The cities of Cambodia are not a ‘rising tide lifting all boats,’ but a tidal wave of
wealth that drowns the countryside while engorging the cities with wealth, workers,
and beggars. All year long, wealth flows from the country to the city, along with young
women and men looking for better ways to support their families back home and
willing to make enormous sacrifices to do it. These flows of labor and wealth go
unritualized but not unnoticed. When the folks in the city return to the country for
festivals, the happiness of the reunion can often be complicated by a certain amount of
resentment. From the point of view of the countryside, it appears that the bonds of
mutual reciprocity have been undone, and that the cities exist only receive from the
countryside.
The families from the city, on the other hand, see their Pchum Ben gifts as a mark
of their generosity, which should be acknowledged and appreciated by those needy
relatives who receive them, whether those relatives are deceased pretas or poor country
relations. Their food and gifts do go a long way to help create a sense of solidarity,
familial love, and trust, which might otherwise be strained by the tyranny of distance,
the length of absence and the gulf in lifestyles. During the two weeks of Pchum Ben, the
direction of wealth is reversed, like the Tonle Sap river which reverses its flow twice a
year, drawing the waters of the Mekong into the giant inland lake that provides sixty
percent of Cambodia’s protein consumption.
“The Pretas are coming” 10

At the end of the appointed period, wealth and power flows away again.
Economically, this is reflected in the reverse pilgrimages of vans and land cruisers to the
city. Religiously, Cambodians say farewell to their deceased relatives, who now return
to the world from whence they came. But as the joke around which this paper is
organized suggests, the ritualization of the city’s gifts does not mean that villagers have
forgotten what makes that generosity possible, and they appear intent on making sure
that the ultimate sources of wealth are remembered by all.

Creating kin and unmasking charity


The obligations of Pchum Ben are fairly clear: gifts of food and merit are to be
given to all seven generations of relatives, and such gifts must be accepted. In return,
the recipients must bless the givers. The wealth given by the city in the gifting rituals of
Pchum Ben are rooted in the un-ritualized flows of wealth and labor from the
countryside to the cities, where commerce, wage labor, and monetized exchange create
the wealth that is only partially returned in gifts.
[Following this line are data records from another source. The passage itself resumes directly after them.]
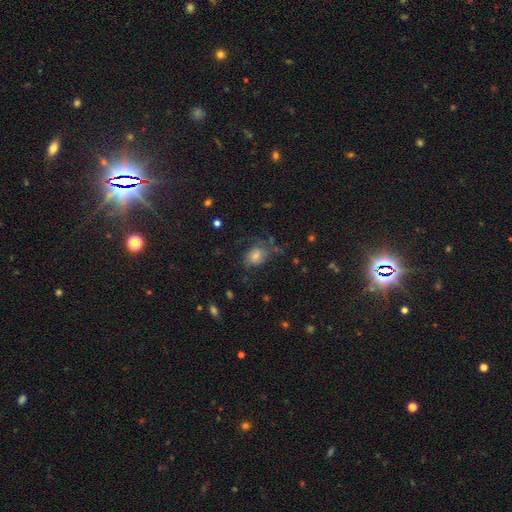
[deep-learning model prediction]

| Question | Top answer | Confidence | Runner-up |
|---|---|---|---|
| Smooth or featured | smooth | 61% | featured or disk (27%) |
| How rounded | in between | 57% | round (41%) |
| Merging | none | 46% | minor disturbance (26%) |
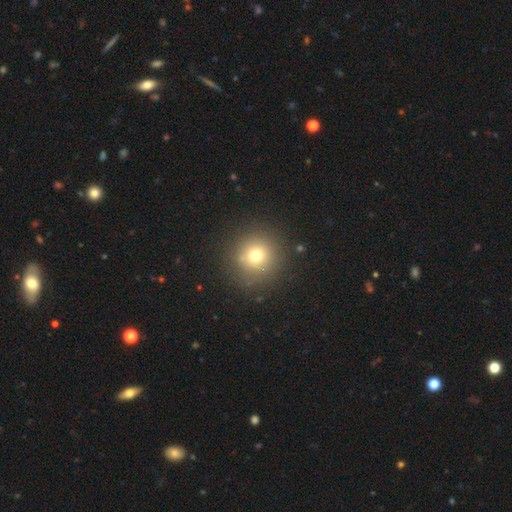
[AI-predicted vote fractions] Morphology: type=smooth (71%); roundness=round (94%); merging=none (86%).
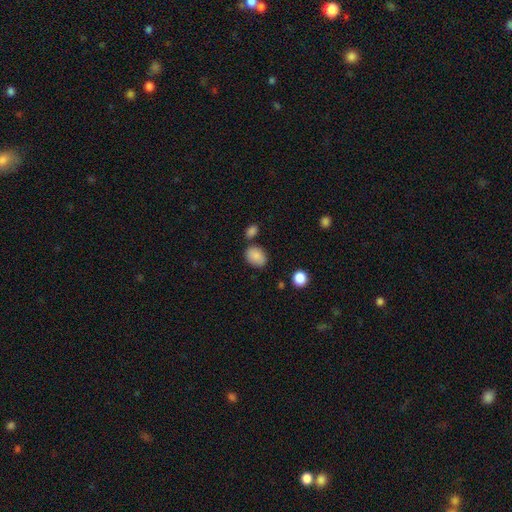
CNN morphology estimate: A smooth galaxy with no disk features (87%) that is in between round and cigar-shaped (66%).

Vote fractions:
- Smooth or featured? smooth: 87% / star or artifact: 8% / featured or disk: 5%
- How rounded? in between: 66% / round: 33% / cigar-shaped: 1%
- Merging? none: 71% / minor disturbance: 16% / merger: 10% / major disturbance: 4%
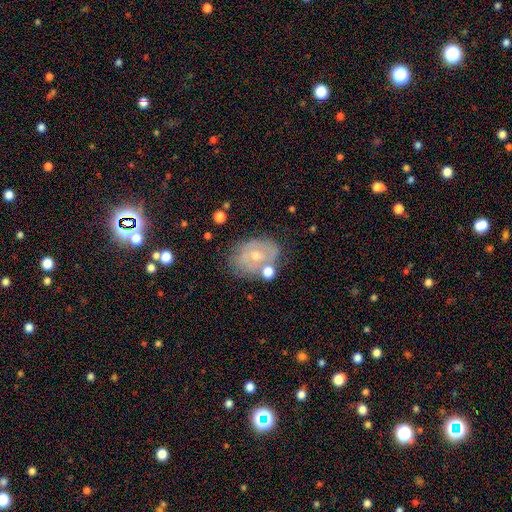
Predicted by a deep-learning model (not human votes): Smooth or featured?
  - featured or disk: 61% *
  - smooth: 30%
  - star or artifact: 9%
Edge-on disk?
  - no: 96% *
  - yes: 4%
Bar?
  - no: 68% *
  - weak: 26%
  - strong: 6%
Spiral arms?
  - yes: 56% *
  - no: 44%
Bulge size?
  - moderate: 52% *
  - small: 43%
  - none: 2%
  - large: 2%
  - dominant: 1%
Merging?
  - none: 58% *
  - minor disturbance: 22%
  - merger: 11%
  - major disturbance: 9%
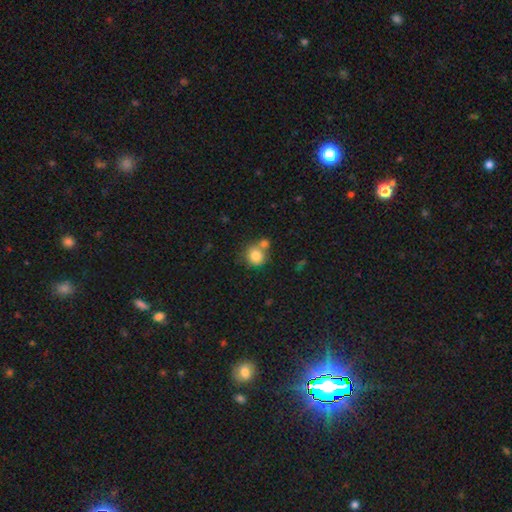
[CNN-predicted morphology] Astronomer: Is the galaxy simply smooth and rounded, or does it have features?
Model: smooth — 82%.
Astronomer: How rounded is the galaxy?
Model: round — 84%.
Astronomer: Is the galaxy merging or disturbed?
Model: none — 52% (runner-up: merger, 32%).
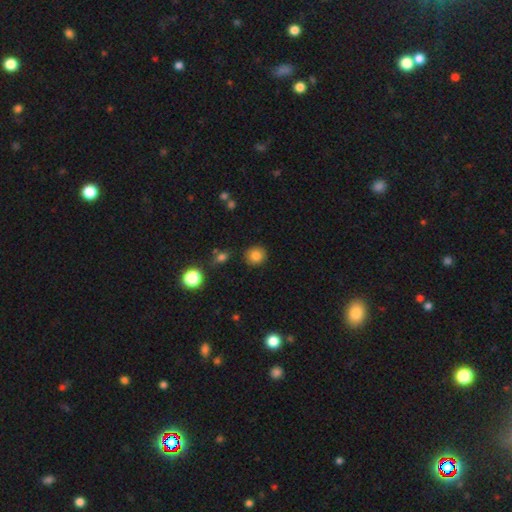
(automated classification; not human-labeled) A smooth galaxy with no disk features (82%) that is round (86%). Merging: none (87%).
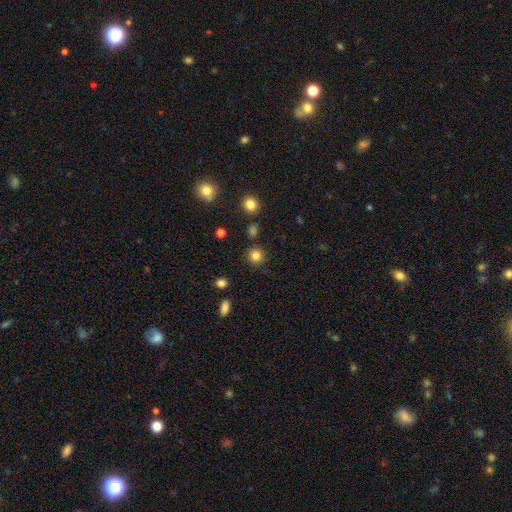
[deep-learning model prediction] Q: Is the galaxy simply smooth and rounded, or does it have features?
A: smooth — 83%.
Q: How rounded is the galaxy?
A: round — 92%.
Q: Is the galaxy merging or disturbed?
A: none — 88%.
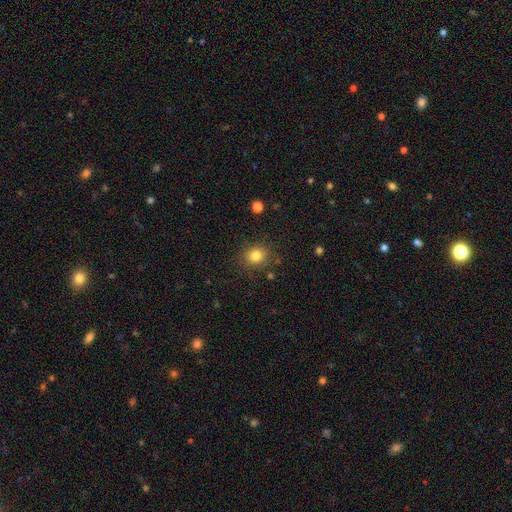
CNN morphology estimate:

In Pchum Ben a gift economy
temporarily replaces the free-market economy that drives the inequities of modern-day
Cambodia.
This gift economy is imagined to encompass all one’s relatives, even those one
doesn’t know are relatives—the seven generations. Part of Pchum Ben’s communal labor
then, is the imagination of all participants as relatives, kin to whom mutual obligations
are owed, not out of formal obligations, but because they are kin. A large part of the
activity of creating this ritual solidarity is the creation and maintenance of kinship
relations through giving. This practice has often been called ‘fictive kinship.’
Fictive kinship is a form of imaginary solidarity. It may or may not lead to real
solidarity, but it is a means of expressing a moral and social relationship among people
that is understood to not be explicitly or formerly acknowledged. There are at least two
forms of imagined kinship during Pchum Ben. First, people imagine their dead relatives
coming to beg for food. Second, in our joke, rural Cambodian imagine their city-
dwelling relatives as these same hungry ghosts, coming to the countryside.
This joke relies on an explicit reversal of the ritual imagination: those who
receive in ritual context are the ones who should be, and are normally, metaphorized as
pretas. When city families visit their birth villages laden with gifts and offerings, they
should be seen as the givers, and the recipients, their country families, as the pretas. And
“The Pretas are coming” 11

indeed, for the most part, the resemblances are more than metaphorical: the Food and
Agricultural Organization of the United Nations routinely notes the disparity in food
consumption between the cities and the countryside, where malnutrition results in the
swollen bellies, thin stringy hair, and tattered clothing that describe the pretas of myth.
At least a part of our joke relies on the reversal of categories.
Imagining one’s city relatives as pretas implies that they are themselves instead
the recipients of generosity. Perhaps this refers to the wealth the cities receive all year
long from the countryside. There is in this joke an application of the religious
imagination to solve a problem that the ritual cannot. The ritual may redistribute some
wealth, and destroy more, but families from the city remain significantly wealthier than
their relatives in the country. Since violence is rarely an acceptable means of
redistributing wealth in Cambodian culture, the gifts given by wealthy relatives can at
the very least be denigrated. Indeed, it is the violent hunger and endless greed of
corrupt officials and businesspeople which earns them, in other situations, the
metaphorization of the preta.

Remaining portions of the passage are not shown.